AVAILABLE RECORDS:

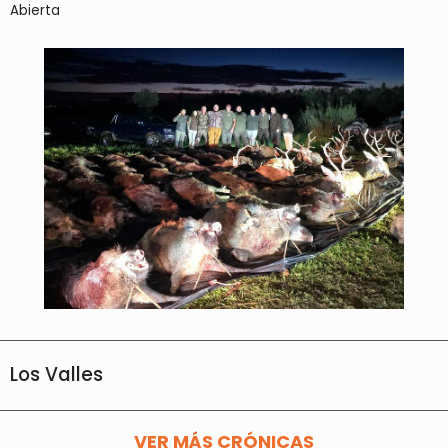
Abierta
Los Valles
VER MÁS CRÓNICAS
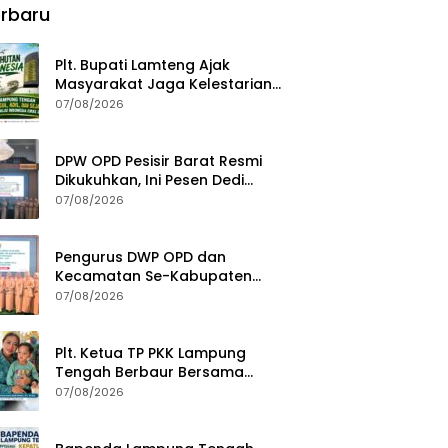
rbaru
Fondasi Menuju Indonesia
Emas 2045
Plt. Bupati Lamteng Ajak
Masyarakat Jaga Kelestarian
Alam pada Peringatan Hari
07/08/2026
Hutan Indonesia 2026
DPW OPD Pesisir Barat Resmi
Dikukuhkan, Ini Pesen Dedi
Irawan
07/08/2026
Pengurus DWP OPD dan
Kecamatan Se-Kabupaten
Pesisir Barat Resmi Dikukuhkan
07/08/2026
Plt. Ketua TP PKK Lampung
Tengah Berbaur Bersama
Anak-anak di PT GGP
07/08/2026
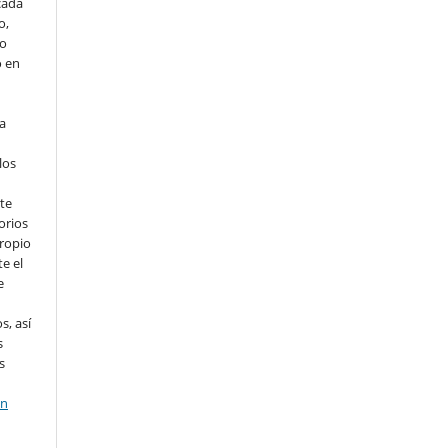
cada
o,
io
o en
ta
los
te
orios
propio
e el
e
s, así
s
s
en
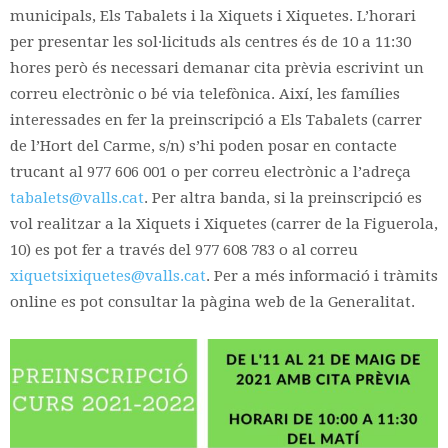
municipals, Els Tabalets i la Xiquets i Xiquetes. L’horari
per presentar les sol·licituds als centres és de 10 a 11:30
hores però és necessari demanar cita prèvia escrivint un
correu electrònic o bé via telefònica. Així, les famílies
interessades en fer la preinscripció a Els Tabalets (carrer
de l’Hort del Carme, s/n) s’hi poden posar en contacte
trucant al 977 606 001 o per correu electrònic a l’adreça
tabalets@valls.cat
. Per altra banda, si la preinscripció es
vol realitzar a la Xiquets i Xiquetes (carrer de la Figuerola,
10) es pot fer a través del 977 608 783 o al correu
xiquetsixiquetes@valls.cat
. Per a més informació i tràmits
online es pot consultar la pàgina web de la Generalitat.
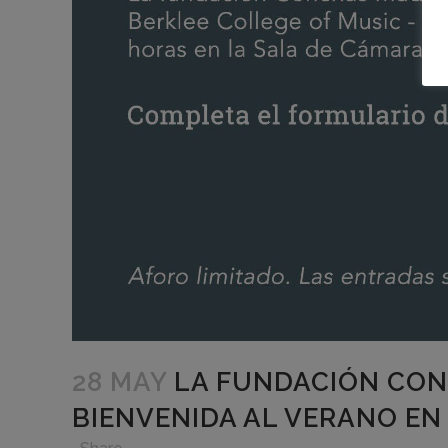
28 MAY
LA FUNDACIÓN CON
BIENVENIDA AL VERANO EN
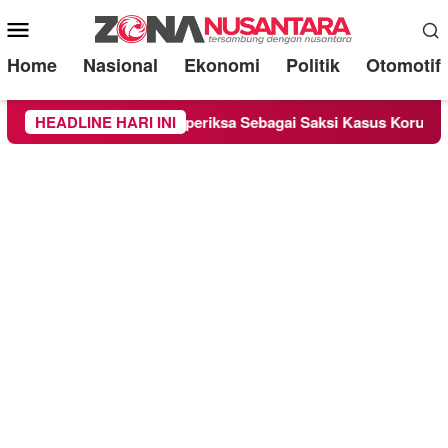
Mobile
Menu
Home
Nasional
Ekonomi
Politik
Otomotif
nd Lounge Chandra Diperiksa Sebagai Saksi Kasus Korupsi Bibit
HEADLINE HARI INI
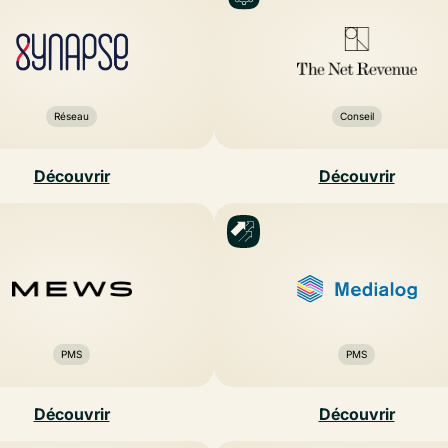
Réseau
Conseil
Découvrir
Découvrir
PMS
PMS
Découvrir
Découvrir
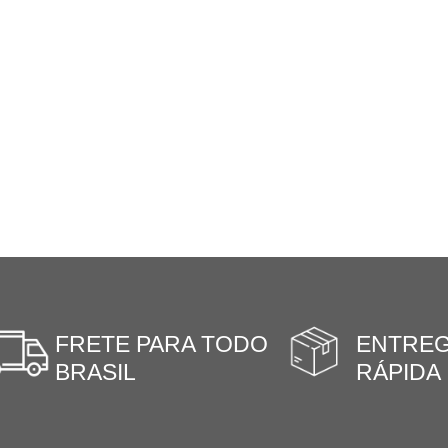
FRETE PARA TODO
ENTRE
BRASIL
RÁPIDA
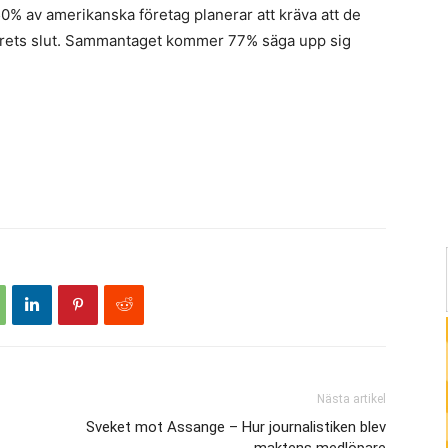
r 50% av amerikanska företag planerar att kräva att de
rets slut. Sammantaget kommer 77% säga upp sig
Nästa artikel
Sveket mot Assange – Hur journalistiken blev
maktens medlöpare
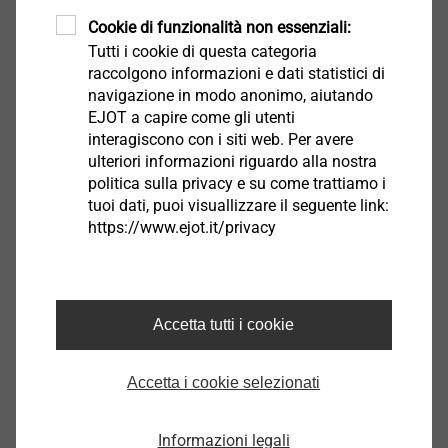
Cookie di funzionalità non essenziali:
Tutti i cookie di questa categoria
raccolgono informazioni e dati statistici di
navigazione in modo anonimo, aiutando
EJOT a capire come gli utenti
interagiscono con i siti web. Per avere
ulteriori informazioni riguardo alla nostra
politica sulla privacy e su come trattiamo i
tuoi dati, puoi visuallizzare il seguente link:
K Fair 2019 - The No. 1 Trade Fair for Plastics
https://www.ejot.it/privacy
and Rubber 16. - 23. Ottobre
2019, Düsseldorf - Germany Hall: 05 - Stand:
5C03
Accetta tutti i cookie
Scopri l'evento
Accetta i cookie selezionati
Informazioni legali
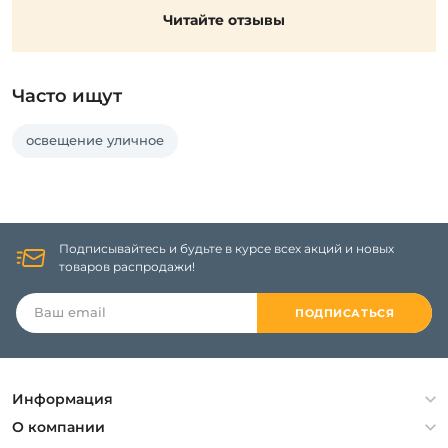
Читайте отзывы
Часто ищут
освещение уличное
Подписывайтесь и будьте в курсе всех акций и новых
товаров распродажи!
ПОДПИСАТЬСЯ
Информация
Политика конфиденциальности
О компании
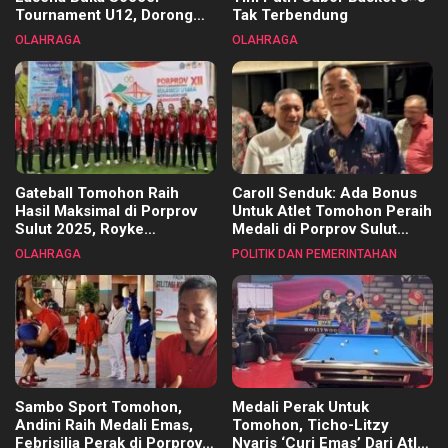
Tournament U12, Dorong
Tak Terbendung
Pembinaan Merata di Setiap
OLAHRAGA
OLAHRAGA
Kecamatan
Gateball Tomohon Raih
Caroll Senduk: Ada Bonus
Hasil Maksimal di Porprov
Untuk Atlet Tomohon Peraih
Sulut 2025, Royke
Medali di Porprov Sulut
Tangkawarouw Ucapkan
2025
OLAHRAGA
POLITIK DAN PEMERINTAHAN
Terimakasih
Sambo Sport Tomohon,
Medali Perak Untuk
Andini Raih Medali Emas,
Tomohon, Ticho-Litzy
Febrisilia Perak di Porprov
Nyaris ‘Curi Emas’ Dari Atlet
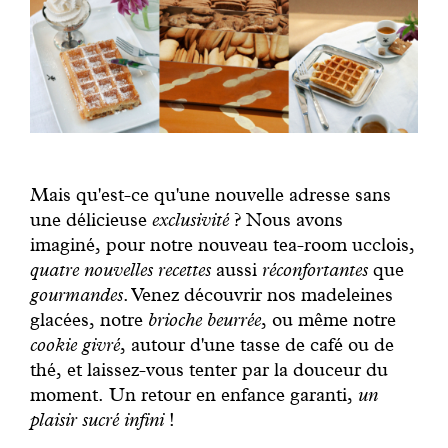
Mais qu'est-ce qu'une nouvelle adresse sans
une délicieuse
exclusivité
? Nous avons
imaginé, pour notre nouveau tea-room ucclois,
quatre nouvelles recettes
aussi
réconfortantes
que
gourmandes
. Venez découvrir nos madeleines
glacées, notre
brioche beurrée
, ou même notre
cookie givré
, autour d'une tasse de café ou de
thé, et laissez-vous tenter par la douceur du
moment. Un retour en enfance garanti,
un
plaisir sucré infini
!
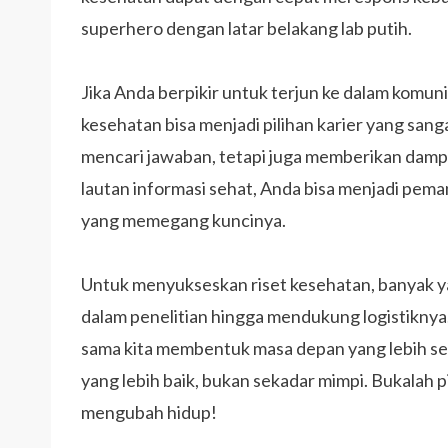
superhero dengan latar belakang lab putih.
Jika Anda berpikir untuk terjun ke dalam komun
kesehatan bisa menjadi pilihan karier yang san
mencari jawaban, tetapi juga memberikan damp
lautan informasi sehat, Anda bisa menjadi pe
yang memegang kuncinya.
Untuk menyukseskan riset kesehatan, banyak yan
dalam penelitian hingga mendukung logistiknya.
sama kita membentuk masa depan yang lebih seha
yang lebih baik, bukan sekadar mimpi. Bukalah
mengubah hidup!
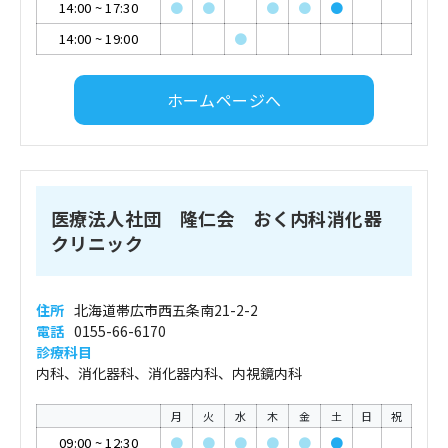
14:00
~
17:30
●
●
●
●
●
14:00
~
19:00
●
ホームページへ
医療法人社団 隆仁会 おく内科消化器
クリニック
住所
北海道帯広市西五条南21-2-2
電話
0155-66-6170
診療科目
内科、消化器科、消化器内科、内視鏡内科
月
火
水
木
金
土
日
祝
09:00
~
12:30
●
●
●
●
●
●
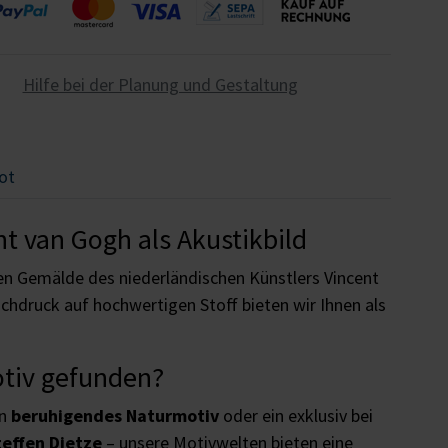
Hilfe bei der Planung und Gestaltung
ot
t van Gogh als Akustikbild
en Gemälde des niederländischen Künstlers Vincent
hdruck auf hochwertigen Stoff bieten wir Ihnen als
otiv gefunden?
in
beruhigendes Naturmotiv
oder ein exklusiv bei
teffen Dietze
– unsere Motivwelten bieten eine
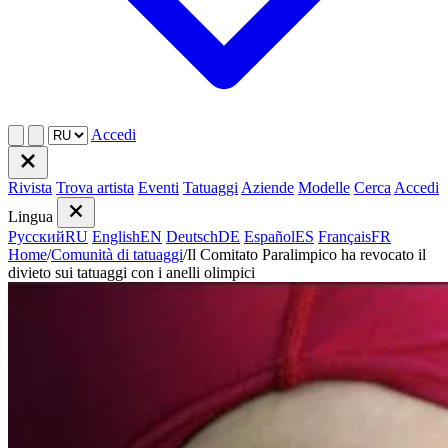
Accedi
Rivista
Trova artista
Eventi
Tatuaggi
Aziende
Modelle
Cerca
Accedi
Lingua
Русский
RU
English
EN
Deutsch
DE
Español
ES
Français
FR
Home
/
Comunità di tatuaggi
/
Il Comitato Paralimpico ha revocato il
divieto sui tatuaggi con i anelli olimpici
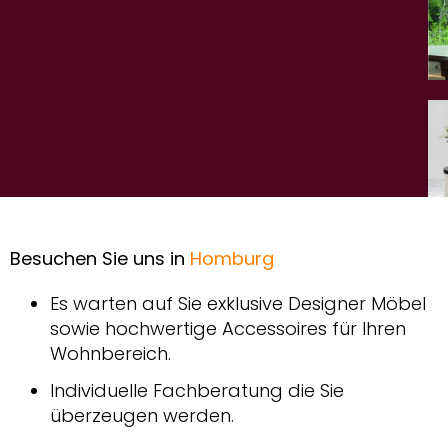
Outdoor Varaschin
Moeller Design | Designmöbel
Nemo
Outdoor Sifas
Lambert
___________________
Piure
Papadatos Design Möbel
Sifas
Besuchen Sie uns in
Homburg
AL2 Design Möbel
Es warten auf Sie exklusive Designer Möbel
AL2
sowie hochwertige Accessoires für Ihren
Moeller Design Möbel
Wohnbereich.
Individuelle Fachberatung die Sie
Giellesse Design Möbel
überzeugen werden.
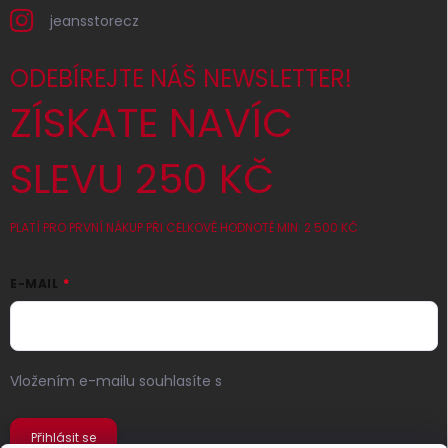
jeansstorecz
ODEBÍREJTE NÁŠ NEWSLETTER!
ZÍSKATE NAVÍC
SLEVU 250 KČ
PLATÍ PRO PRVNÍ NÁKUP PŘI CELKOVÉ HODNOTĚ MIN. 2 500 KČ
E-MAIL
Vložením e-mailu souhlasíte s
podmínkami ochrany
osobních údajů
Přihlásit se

REQUIRED ACTION: Would you transcribe all of the data exactly, omitting any pictures?

RESPONSE TO THIS EXERCISE:
Abierta
Los Valles
VER MÁS CRÓNICAS
rbaru
Fondasi Menuju Indonesia
Emas 2045
Plt. Bupati Lamteng Ajak
Masyarakat Jaga Kelestarian
Alam pada Peringatan Hari
07/08/2026
Hutan Indonesia 2026
DPW OPD Pesisir Barat Resmi
Dikukuhkan, Ini Pesen Dedi
Irawan
07/08/2026
Pengurus DWP OPD dan
Kecamatan Se-Kabupaten
Pesisir Barat Resmi Dikukuhkan
07/08/2026
Plt. Ketua TP PKK Lampung
Tengah Berbaur Bersama
Anak-anak di PT GGP
07/08/2026
cada
o,
io
o en
ta
los
te
orios
propio
e el
e
s, así
s
s
en
municipals, Els Tabalets i la Xiquets i Xiquetes. L’horari
per presentar les sol·licituds als centres és de 10 a 11:30
hores però és necessari demanar cita prèvia escrivint un
correu electrònic o bé via telefònica. Així, les famílies
interessades en fer la preinscripció a Els Tabalets (carrer
de l’Hort del Carme, s/n) s’hi poden posar en contacte
trucant al 977 606 001 o per correu electrònic a l’adreça
tabalets@valls.cat
. Per altra banda, si la preinscripció es
vol realitzar a la Xiquets i Xiquetes (carrer de la Figuerola,
10) es pot fer a través del 977 608 783 o al correu
xiquetsixiquetes@valls.cat
. Per a més informació i tràmits
online es pot consultar la pàgina web de la Generalitat.
28 MAY
LA FUNDACIÓN CON
BIENVENIDA AL VERANO EN
Mobile
Menu
Home
Nasional
Ekonomi
Politik
Otomotif
nd Lounge Chandra Diperiksa Sebagai Saksi Kasus Korupsi Bibit
HEADLINE HARI INI
Réseau
Conseil
Découvrir
Découvrir
PMS
PMS
Découvrir
Découvrir
FRETE PARA TODO
ENTRE
BRASIL
RÁPIDA
r 50% av amerikanska företag planerar att kräva att de
rets slut. Sammantaget kommer 77% säga upp sig
Nästa artikel
Sveket mot Assange – Hur journalistiken blev
maktens medlöpare
Cookie di funzionalità non essenziali:
Tutti i cookie di questa categoria
raccolgono informazioni e dati statistici di
navigazione in modo anonimo, aiutando
EJOT a capire come gli utenti
interagiscono con i siti web. Per avere
ulteriori informazioni riguardo alla nostra
politica sulla privacy e su come trattiamo i
tuoi dati, puoi visuallizzare il seguente link:
K Fair 2019 - The No. 1 Trade Fair for Plastics
https://www.ejot.it/privacy
and Rubber 16. - 23. Ottobre
2019, Düsseldorf - Germany Hall: 05 - Stand:
5C03
Accetta tutti i cookie
Scopri l'evento
Accetta i cookie selezionati
Informazioni legali
Читайте отзывы
Часто ищут
освещение уличное
Подписывайтесь и будьте в курсе всех акций и новых
товаров распродажи!
ПОДПИСАТЬСЯ
Информация
Политика конфиденциальности
О компании
Tournament U12, Dorong
Tak Terbendung
Pembinaan Merata di Setiap
OLAHRAGA
OLAHRAGA
Kecamatan
Gateball Tomohon Raih
Caroll Senduk: Ada Bonus
Hasil Maksimal di Porprov
Untuk Atlet Tomohon Peraih
Sulut 2025, Royke
Medali di Porprov Sulut
Tangkawarouw Ucapkan
2025
OLAHRAGA
POLITIK DAN PEMERINTAHAN
Terimakasih
Sambo Sport Tomohon,
Medali Perak Untuk
Andini Raih Medali Emas,
Tomohon, Ticho-Litzy
Febrisilia Perak di Porprov
Nyaris ‘Curi Emas’ Dari Atlet
Mais qu'est-ce qu'une nouvelle adresse sans
une délicieuse
exclusivité
? Nous avons
imaginé, pour notre nouveau tea-room ucclois,
quatre nouvelles recettes
aussi
réconfortantes
que
gourmandes
. Venez découvrir nos madeleines
glacées, notre
brioche beurrée
, ou même notre
cookie givré
, autour d'une tasse de café ou de
thé, et laissez-vous tenter par la douceur du
moment. Un retour en enfance garanti,
un
plaisir sucré infini
!
superhero dengan latar belakang lab putih.
Jika Anda berpikir untuk terjun ke dalam komun
kesehatan bisa menjadi pilihan karier yang san
mencari jawaban, tetapi juga memberikan damp
lautan informasi sehat, Anda bisa menjadi pe
yang memegang kuncinya.
Untuk menyukseskan riset kesehatan, banyak yan
dalam penelitian hingga mendukung logistiknya.
sama kita membentuk masa depan yang lebih seha
yang lebih baik, bukan sekadar mimpi. Bukalah
mengubah hidup!
14:00
~
17:30
●
●
●
●
●
14:00
~
19:00
●
ホームページへ
医療法人社団 隆仁会 おく内科消化器
クリニック
住所
北海道帯広市西五条南21-2-2
電話
0155-66-6170
診療科目
内科、消化器科、消化器内科、内視鏡内科
月
火
水
木
金
土
日
祝
09:00
~
12:30
●
●
●
●
●
●
Hilfe bei der Planung und Gestaltung
ot
t van Gogh als Akustikbild
en Gemälde des niederländischen Künstlers Vincent
hdruck auf hochwertigen Stoff bieten wir Ihnen als
otiv gefunden?
in
beruhigendes Naturmotiv
oder ein exklusiv bei
teffen Dietze
– unsere Motivwelten bieten eine
Accedi
Rivista
Trova artista
Eventi
Tatuaggi
Aziende
Modelle
Cerca
Accedi
Lingua
Русский
RU
English
EN
Deutsch
DE
Español
ES
Français
FR
Home
/
Comunità di tatuaggi
/
Il Comitato Paralimpico ha revocato il
divieto sui tatuaggi con i anelli olimpici
Outdoor Varaschin
Moeller Design | Designmöbel
Nemo
Outdoor Sifas
Lambert
___________________
Piure
Papadatos Design Möbel
Sifas
Besuchen Sie uns in
Homburg
AL2 Design Möbel
Es warten auf Sie exklusive Designer Möbel
AL2
sowie hochwertige Accessoires für Ihren
Moeller Design Möbel
Wohnbereich.
Individuelle Fachberatung die Sie
Giellesse Design Möbel
überzeugen werden.
jeansstorecz
ODEBÍREJTE NÁŠ NEWSLETTER!
ZÍSKATE NAVÍC
SLEVU 250 KČ
PLATÍ PRO PRVNÍ NÁKUP PŘI CELKOVÉ HODNOTĚ MIN. 2 500 KČ
E-MAIL
Vložením e-mailu souhlasíte s
podmínkami ochrany
osobních údajů
Přihlásit se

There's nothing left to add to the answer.